## REQUIREMENT A
Output the portion of the parabola solution from "Step 2: Find" through "and horizontal intercepts.", copied word for word.

───── TEXT BLOCK ─────

Answer
A) Vertex: $(3 ,1)$
B) Vertical intercept: $(0,4)$
Horizontal intercept: None
C) See the graph
D) Domain: All real numbers.
Range: $[1,\infty )$
Work Step by Step
\begin{equation}
\begin{aligned}
h(t)&=\frac{1}{3} t^2-2 t+4\\
a & =\frac{1}{3}, \quad b=-2, \quad c=4.
\end{aligned}
\end{equation}
Step 1: Determine whether the graph opens up or down. The parabola opens up when the constant, $a$ is positive and opens down, when $a$ negative. This parabola opens up since $a$ is positive.
Part A)
Step 2: Find the vertex. This function is in standard form for a quadratic, so we can use the formula: \begin{equation}
\begin{aligned}
& t=\frac{-b}{2 a}=-\frac{-2}{2\cdot(\frac{1}{3})}=3 \\
& \begin{aligned}
h(3) & =\frac{1}{3}(3)^2-2(3)+4 \\
& =1.
\end{aligned}
\end{aligned}
\end{equation} The vertex of the function is $(3 ,1)$.
Part B)
Step 3: Find the vertical and horizontal intercepts.

───── MATERIAL FOR THIS TASK ─────

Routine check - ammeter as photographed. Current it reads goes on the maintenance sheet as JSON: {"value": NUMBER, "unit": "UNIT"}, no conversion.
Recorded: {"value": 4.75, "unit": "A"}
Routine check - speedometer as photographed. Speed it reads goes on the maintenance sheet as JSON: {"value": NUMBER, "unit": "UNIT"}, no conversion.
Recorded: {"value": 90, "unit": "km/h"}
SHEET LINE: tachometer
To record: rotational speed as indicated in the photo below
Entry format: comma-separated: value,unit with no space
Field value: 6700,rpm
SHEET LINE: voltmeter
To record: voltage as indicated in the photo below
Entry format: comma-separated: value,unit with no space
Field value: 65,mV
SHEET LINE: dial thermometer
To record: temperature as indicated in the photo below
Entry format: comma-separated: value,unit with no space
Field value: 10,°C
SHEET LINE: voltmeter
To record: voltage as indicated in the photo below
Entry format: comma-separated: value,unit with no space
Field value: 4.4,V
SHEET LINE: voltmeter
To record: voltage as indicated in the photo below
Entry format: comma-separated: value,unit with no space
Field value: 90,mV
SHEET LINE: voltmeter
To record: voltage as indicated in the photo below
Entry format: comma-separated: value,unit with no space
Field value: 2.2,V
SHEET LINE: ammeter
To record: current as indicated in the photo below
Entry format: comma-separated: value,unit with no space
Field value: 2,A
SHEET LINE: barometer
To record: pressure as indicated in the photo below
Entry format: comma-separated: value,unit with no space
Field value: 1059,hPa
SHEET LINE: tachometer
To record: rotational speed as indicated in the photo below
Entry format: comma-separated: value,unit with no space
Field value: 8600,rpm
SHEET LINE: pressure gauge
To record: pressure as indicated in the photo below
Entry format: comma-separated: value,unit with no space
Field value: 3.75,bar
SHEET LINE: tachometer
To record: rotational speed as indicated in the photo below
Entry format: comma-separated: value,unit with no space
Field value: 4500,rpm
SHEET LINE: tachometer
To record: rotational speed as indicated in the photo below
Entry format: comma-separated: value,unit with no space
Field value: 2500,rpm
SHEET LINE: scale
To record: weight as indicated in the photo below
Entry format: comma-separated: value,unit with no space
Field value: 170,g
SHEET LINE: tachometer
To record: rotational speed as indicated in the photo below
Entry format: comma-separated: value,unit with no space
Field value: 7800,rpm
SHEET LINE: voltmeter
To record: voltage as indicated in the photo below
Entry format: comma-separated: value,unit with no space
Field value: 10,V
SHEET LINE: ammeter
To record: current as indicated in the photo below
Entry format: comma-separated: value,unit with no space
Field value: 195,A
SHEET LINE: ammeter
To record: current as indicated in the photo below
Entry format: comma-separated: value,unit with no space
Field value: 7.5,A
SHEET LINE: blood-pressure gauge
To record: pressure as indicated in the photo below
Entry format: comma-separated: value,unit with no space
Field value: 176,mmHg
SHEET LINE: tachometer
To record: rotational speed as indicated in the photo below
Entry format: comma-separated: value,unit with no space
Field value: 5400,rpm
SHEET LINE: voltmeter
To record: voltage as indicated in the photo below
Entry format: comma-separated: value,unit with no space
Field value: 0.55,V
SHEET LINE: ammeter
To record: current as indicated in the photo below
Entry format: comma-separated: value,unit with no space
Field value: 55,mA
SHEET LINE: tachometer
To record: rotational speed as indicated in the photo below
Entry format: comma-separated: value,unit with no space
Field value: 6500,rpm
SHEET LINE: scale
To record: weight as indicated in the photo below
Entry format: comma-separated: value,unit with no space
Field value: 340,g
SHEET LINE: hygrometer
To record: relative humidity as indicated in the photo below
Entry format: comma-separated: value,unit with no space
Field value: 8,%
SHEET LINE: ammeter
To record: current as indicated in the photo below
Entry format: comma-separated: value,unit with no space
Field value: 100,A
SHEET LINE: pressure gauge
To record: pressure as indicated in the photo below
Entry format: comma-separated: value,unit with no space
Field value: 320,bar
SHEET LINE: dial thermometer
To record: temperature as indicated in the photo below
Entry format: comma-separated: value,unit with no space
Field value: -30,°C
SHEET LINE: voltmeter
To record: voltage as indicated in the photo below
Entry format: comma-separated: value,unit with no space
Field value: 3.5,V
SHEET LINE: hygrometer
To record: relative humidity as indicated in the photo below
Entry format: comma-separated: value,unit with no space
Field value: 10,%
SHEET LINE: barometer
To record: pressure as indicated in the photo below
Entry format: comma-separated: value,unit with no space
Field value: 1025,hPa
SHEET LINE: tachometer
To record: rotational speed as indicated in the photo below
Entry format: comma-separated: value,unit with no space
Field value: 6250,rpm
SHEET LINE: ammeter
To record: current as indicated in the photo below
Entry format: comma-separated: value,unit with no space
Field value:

─────

## REQUIREMENT B
Return, unchanged, the stretch of the records from their first line through the line containing "Field value: 2,A".

## ANSWER AREA A
Step 2: Find the vertex. This function is in standard form for a quadratic, so we can use the formula: \begin{equation}
\begin{aligned}
& t=\frac{-b}{2 a}=-\frac{-2}{2\cdot(\frac{1}{3})}=3 \\
& \begin{aligned}
h(3) & =\frac{1}{3}(3)^2-2(3)+4 \\
& =1.
\end{aligned}
\end{aligned}
\end{equation} The vertex of the function is $(3 ,1)$.
Part B)
Step 3: Find the vertical and horizontal intercepts.

## ANSWER AREA B
Routine check - ammeter as photographed. Current it reads goes on the maintenance sheet as JSON: {"value": NUMBER, "unit": "UNIT"}, no conversion.
Recorded: {"value": 4.75, "unit": "A"}
Routine check - speedometer as photographed. Speed it reads goes on the maintenance sheet as JSON: {"value": NUMBER, "unit": "UNIT"}, no conversion.
Recorded: {"value": 90, "unit": "km/h"}
SHEET LINE: tachometer
To record: rotational speed as indicated in the photo below
Entry format: comma-separated: value,unit with no space
Field value: 6700,rpm
SHEET LINE: voltmeter
To record: voltage as indicated in the photo below
Entry format: comma-separated: value,unit with no space
Field value: 65,mV
SHEET LINE: dial thermometer
To record: temperature as indicated in the photo below
Entry format: comma-separated: value,unit with no space
Field value: 10,°C
SHEET LINE: voltmeter
To record: voltage as indicated in the photo below
Entry format: comma-separated: value,unit with no space
Field value: 4.4,V
SHEET LINE: voltmeter
To record: voltage as indicated in the photo below
Entry format: comma-separated: value,unit with no space
Field value: 90,mV
SHEET LINE: voltmeter
To record: voltage as indicated in the photo below
Entry format: comma-separated: value,unit with no space
Field value: 2.2,V
SHEET LINE: ammeter
To record: current as indicated in the photo below
Entry format: comma-separated: value,unit with no space
Field value: 2,A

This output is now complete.